Im Nebenraum sah Niklas einen großen Verschlag, der ein wenig wie ein Ofen aussah und auch ein wenig rauchig, brenzlig roch, jedoch größer war. Auf diesem Ofen befand sich eine Art Plattform. All das teilte Niklas seinem Lehrmeister mit und fragte erstaunt:
»Was geht hier vor, Bruder Thomas?«
Dieser zeigte auf die frische Gerste und meinte:
»Ich nehme hier nur vorweg, was du früher mit deiner Mutter beim Brotbacken mit der Gerste getan hast. Ich weiche die Gerste in Wasser ein und lege sie hier auf den Boden, der auch Tenne genannt wird; daraufhin fangen die Körner an zu leben und zu wachsen. Das Korn wird weich, genau wie beim Backen. Man muss die nasse Gerste nur regelmäßig durch und durch wenden, so wie jetzt«, er nahm eine große Schaufel und wendete die Gerste einmal kräftig von unten nach oben, »sonst wird sie schlecht.«
Danach fuhr er fort: »Nach ein paar Tagen wird die nasse, belebte Gerste auf diesem Ofen getrocknet, den wir Darre nennen. Dadurch wird die Gerste wieder haltbar und ist zum Bierbrauen bestens geeignet. Hier, koste mal davon.«
Er reichte seinem Lehrjungen einige Körner und der erkannte sofort, dass sie süßer schmeckten als normale Gerste.
»Die Körner werden beim Backen süßer und dunkler, dem Bier ähnlich. Und das Gleiche passiert hier, wir können jedoch alles Getreide verwenden und müssen nichts erst außen anbrennen lassen, um das Innere zu nutzen. Außerdem werden die Körner erheblich haltbarer. Ich kann sie noch nach Monaten verwenden!«
Niklas erkannte gleich die große Bedeutung dessen, was Thomas ihm hier gezeigt hatte.

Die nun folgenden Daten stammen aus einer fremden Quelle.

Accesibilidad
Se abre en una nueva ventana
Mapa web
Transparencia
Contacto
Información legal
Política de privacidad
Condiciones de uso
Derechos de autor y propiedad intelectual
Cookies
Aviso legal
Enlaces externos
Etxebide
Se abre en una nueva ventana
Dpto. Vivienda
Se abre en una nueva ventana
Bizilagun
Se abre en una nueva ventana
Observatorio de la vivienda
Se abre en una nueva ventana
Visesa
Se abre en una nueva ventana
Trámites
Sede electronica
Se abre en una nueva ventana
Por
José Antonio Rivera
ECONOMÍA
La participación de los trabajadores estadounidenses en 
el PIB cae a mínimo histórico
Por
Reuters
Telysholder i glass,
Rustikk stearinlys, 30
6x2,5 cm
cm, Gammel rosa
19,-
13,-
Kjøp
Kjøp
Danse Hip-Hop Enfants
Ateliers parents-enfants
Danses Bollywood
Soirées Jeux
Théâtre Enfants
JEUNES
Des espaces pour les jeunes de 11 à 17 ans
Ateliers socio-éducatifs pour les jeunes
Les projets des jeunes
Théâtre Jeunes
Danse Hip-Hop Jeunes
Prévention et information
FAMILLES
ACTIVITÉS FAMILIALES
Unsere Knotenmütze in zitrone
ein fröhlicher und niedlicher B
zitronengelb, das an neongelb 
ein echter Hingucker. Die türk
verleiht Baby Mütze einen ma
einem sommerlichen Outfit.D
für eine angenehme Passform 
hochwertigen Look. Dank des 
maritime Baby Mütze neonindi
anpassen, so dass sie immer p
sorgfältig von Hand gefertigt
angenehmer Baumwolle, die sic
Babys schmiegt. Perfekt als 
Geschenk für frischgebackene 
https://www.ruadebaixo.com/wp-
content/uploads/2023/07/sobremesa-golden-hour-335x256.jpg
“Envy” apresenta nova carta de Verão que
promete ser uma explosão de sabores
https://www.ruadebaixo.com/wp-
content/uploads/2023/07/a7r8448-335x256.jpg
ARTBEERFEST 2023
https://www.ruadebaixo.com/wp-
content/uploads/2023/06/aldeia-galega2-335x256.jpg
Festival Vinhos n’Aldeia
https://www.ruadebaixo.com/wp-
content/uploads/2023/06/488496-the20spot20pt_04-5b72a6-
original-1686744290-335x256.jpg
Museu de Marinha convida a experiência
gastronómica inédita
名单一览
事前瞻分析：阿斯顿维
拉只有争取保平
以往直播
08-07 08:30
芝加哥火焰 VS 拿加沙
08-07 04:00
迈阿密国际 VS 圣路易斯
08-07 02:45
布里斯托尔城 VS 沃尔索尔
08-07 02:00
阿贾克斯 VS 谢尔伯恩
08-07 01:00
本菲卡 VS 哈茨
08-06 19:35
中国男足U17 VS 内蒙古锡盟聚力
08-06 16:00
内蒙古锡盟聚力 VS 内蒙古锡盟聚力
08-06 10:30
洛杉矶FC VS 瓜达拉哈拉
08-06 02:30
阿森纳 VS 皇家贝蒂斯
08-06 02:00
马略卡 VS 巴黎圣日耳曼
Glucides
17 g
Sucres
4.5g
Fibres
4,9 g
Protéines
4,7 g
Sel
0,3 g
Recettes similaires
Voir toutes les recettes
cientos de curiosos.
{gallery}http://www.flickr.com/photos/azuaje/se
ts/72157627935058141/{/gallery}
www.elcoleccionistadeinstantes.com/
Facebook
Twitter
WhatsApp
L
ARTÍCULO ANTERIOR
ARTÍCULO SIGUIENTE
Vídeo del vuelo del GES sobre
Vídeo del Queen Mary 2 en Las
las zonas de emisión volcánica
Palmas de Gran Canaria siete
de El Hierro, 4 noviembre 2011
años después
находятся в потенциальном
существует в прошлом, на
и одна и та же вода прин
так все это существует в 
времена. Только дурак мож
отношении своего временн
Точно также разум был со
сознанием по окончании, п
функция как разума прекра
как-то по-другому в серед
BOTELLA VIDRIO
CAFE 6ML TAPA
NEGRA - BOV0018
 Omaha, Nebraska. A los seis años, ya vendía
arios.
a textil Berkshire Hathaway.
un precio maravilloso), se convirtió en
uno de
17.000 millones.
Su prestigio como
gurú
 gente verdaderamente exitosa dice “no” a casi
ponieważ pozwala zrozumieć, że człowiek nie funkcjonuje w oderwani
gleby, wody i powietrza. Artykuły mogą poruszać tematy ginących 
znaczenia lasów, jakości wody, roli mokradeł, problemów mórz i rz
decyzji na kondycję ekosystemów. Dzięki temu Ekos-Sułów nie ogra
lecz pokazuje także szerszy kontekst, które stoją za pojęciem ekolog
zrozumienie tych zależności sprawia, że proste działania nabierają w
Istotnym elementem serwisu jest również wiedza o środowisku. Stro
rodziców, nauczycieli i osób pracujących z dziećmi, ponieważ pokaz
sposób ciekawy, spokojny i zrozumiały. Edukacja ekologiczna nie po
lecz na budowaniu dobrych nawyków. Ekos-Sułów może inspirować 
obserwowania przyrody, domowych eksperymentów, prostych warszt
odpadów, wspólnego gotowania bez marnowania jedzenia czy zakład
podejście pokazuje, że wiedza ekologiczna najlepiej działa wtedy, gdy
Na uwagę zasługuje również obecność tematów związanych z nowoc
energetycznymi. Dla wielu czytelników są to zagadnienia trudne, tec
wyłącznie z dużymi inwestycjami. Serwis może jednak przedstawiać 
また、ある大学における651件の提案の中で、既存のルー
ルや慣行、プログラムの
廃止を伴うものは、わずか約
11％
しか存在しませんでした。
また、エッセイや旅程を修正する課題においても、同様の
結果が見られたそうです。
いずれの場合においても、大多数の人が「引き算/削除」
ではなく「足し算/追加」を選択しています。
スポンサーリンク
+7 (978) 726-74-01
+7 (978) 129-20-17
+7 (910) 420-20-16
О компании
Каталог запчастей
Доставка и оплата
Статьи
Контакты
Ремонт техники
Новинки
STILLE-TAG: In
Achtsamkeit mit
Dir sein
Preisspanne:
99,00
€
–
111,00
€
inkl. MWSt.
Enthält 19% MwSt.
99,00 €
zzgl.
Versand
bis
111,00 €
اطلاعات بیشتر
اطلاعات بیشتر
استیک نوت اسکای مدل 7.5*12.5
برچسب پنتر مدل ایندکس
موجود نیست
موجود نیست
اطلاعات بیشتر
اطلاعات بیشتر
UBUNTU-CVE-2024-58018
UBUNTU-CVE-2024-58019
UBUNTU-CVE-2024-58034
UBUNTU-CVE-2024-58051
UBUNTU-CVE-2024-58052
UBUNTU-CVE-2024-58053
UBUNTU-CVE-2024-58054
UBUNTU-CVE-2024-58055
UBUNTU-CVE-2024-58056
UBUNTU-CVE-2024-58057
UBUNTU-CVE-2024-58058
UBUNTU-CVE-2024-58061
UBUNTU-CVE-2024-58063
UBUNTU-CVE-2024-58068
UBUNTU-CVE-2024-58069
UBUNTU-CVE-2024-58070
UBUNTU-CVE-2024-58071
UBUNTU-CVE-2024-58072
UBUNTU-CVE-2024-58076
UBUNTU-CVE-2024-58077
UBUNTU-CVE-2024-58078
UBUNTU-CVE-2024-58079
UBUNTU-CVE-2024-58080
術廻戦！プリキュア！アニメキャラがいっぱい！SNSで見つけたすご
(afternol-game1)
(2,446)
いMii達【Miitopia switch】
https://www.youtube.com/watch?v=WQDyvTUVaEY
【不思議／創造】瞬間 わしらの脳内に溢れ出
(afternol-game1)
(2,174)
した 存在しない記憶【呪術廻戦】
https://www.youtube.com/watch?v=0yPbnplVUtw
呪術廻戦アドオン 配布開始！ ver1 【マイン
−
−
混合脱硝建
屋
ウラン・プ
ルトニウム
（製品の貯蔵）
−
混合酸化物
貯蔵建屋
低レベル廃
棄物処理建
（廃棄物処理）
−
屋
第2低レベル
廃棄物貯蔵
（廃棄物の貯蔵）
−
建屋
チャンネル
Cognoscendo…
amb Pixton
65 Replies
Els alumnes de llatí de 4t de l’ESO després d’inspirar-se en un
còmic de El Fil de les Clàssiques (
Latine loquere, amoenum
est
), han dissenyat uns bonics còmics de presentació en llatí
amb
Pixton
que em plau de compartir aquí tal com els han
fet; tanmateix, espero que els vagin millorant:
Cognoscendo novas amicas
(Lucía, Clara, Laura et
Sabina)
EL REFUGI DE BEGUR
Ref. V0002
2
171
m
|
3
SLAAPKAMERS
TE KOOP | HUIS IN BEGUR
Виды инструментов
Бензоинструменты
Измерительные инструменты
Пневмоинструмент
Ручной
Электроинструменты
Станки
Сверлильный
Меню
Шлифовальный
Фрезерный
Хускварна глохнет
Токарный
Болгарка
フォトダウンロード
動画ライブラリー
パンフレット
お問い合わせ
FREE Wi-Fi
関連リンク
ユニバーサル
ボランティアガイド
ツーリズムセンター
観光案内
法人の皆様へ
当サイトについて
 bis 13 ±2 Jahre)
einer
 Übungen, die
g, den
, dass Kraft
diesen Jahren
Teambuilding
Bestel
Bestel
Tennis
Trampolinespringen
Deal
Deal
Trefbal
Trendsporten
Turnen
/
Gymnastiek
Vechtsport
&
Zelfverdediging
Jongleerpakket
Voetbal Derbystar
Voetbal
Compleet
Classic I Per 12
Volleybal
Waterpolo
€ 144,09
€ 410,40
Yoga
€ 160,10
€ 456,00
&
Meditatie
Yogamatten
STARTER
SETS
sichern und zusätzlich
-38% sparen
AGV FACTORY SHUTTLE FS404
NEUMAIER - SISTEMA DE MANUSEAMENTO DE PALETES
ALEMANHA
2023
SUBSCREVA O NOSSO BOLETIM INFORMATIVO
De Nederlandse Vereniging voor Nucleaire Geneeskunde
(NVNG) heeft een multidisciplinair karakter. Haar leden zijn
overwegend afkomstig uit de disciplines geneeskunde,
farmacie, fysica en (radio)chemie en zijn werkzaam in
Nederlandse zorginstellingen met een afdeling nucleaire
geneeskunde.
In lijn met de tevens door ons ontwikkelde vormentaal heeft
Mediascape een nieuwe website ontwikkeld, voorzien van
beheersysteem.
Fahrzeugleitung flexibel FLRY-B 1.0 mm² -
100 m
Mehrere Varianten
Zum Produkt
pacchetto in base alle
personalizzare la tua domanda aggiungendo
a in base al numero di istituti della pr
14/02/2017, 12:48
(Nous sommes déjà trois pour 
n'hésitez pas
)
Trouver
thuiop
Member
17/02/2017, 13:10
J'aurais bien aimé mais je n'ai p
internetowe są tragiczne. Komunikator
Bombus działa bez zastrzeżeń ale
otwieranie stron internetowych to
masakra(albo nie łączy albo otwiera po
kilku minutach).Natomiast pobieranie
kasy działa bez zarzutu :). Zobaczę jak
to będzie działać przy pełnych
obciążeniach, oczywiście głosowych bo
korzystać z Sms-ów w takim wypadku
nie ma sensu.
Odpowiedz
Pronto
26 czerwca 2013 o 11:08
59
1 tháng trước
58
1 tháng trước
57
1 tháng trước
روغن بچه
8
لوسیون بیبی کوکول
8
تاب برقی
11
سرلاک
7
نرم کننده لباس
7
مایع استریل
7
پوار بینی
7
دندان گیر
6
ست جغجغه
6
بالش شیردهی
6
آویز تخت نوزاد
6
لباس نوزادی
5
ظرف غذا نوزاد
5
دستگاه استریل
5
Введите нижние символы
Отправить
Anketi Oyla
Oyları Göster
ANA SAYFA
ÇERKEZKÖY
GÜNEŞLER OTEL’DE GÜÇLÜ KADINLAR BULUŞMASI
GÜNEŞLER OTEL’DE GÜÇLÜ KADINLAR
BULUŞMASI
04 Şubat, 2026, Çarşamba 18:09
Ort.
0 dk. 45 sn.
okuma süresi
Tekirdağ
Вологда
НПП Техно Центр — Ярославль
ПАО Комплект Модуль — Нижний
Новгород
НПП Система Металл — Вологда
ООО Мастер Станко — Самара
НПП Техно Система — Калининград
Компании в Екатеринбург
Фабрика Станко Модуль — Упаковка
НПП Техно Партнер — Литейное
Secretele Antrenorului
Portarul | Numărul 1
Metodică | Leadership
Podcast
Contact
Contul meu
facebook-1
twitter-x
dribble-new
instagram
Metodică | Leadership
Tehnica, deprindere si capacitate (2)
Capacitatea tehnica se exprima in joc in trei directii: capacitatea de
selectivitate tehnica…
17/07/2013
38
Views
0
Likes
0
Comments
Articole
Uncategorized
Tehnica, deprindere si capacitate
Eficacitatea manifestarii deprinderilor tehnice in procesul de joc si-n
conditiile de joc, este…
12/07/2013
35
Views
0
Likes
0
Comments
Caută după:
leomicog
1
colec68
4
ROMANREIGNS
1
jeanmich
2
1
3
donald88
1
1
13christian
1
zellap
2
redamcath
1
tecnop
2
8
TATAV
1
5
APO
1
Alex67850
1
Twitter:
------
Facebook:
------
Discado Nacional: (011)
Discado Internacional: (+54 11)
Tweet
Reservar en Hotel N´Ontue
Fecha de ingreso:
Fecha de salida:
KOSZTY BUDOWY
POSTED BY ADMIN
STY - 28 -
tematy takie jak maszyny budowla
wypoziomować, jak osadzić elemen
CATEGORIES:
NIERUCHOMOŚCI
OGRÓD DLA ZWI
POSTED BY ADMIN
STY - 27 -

Im zweiten Jahr, als Niklas in Urbrach war, beschlossen die Brüder, eine neue Mühle zu bauen. Die alte Mühle war eine Reibmühle mit zwei runden Steinen. Einer der Brüder hatte auf einer Wallfahrt einen neuen Mühlentyp gesehen und sich Notizen darüber gemacht. Nach dieser Vorlage sollte jetzt gebaut werden. Es dauerte einige Wochen, den mächtigen Ständer mit seinen Kreuzstreben und Kreuzschwellen zu errichten. Die großen Windflügel waren danach aber schon von Weitem zu sehen. Nach Abschluss der Bauarbeiten durfte auch Niklas die neue Mühle besichtigen. Thomas führte ihn herum.